*To do*:
• a. Summarize the post on the Turing/Church proofs in two sentences.
• b. Reproduce the part of the post on the Turing/Church proofs from "The Turing/Church Proofs: How" up to and including "let's get meta.".

*Excerpted text*:
The Turing/Church Proofs: How Logicians Created Computer Science

I try to focus most of my posts on practical topics that will help people developing ontologies and knowledge graphs. However, every once in a while (like now) I like to go into some less practical areas. There are two related proofs that provided the formal foundation for modern programmable digital computers and that is what I'm going to discuss in this post. When I worked at the Software Engineering lab at Accenture, one of the consultants who worked with us loved the concept of meta-objects and meta-models because he had done very practical work up to that point and hadn't heard the term "meta" applied to computer science. He liked to say "let's get meta" whenever we were about to go into fairly esoteric but interesting discussions. So let's get meta.

There are some reasons which I'll get to, that the proof is especially relevant to OWL users but it also has major implications for computer science in general. The proof is that the Entscheidungsproblem is unsolvable. The Entscheidungsproblem gained prominence at the beginning of the 20th century due to a mathematician named Hilbert who was considered one of the most important mathematicians of the time. At a mathematical conference Hilbert gave the keynote speech and described what he considered the most important open questions facing mathematics. One of those was the Entscheidungsproblem. Entscheidungsproblem is simply German for "Decision Problem".

*Available data*:
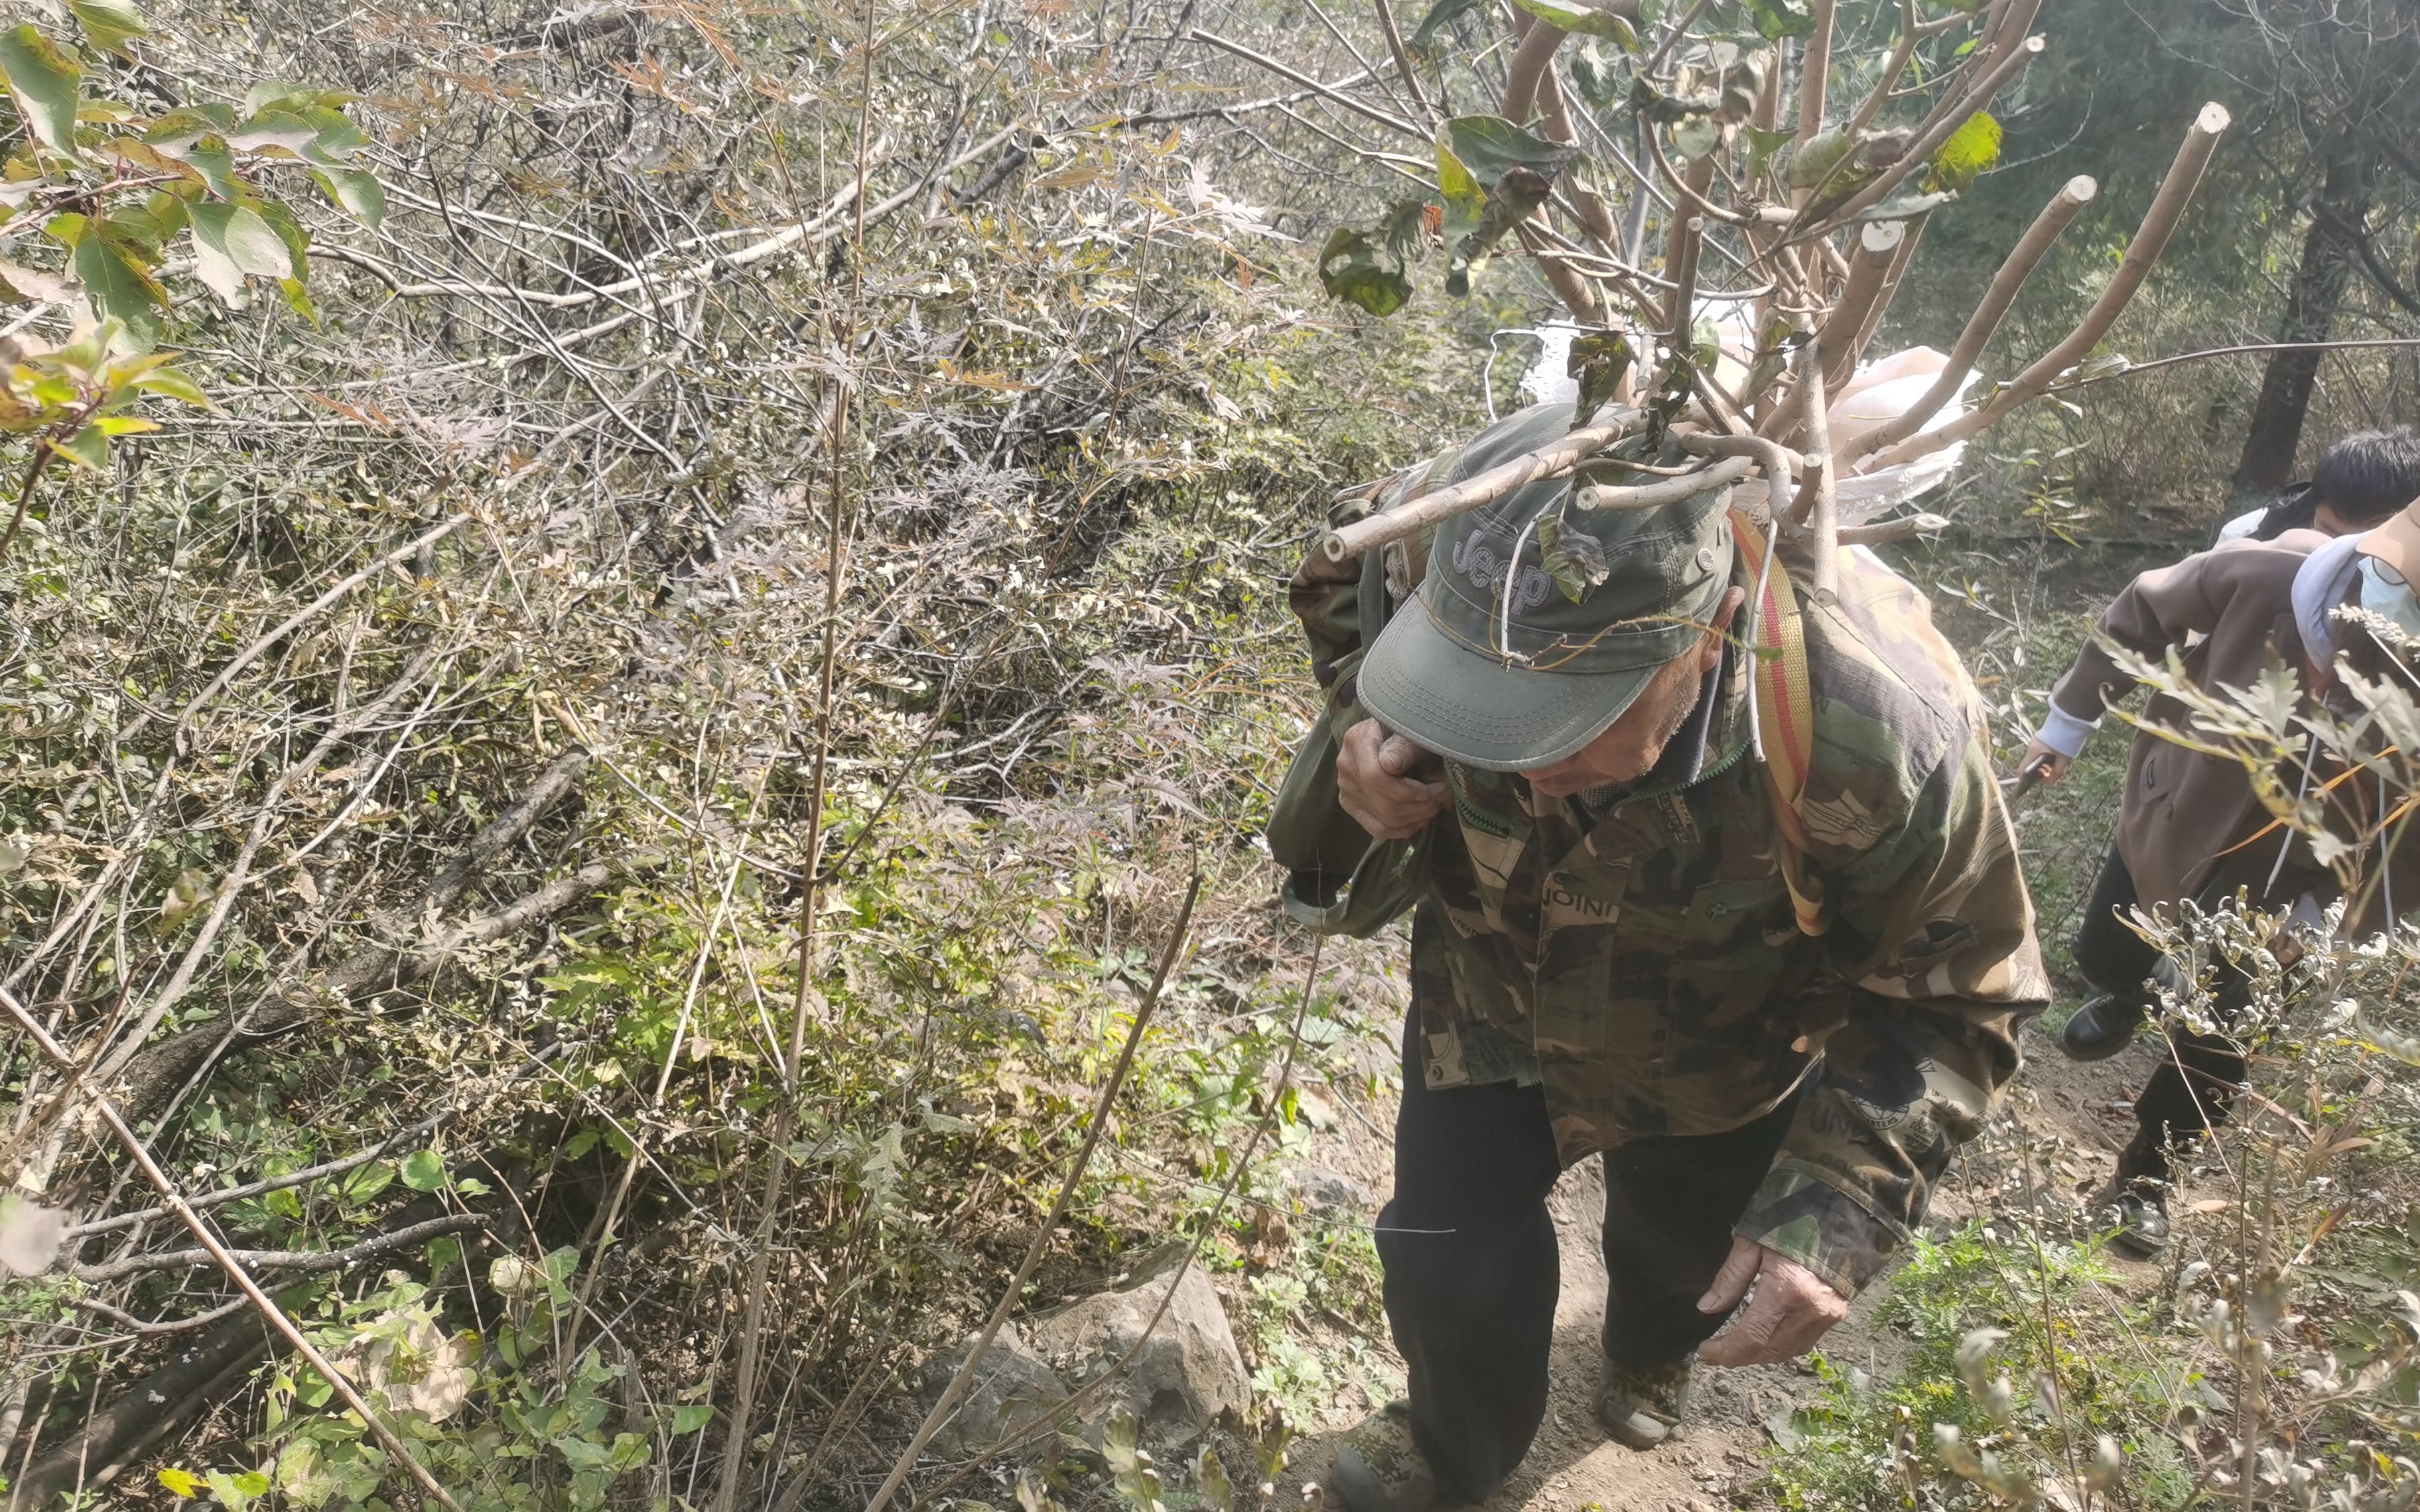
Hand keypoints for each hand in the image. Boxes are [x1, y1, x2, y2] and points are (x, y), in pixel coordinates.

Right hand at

*Set of answers*:
• a. The post steps away from the author's usual practical topics on ontologies and knowledge graphs to discuss two related proofs that provided the formal foundation for modern programmable digital computers. It explains that the proof shows the Entscheidungsproblem, German for "Decision Problem," is unsolvable, a problem that Hilbert, one of the most important mathematicians of the early 20th century, listed in a keynote speech among the most important open questions facing mathematics.

• b.
The Turing/Church Proofs: How Logicians Created Computer Science

I try to focus most of my posts on practical topics that will help people developing ontologies and knowledge graphs. However, every once in a while (like now) I like to go into some less practical areas. There are two related proofs that provided the formal foundation for modern programmable digital computers and that is what I'm going to discuss in this post. When I worked at the Software Engineering lab at Accenture, one of the consultants who worked with us loved the concept of meta-objects and meta-models because he had done very practical work up to that point and hadn't heard the term "meta" applied to computer science. He liked to say "let's get meta" whenever we were about to go into fairly esoteric but interesting discussions. So let's get meta.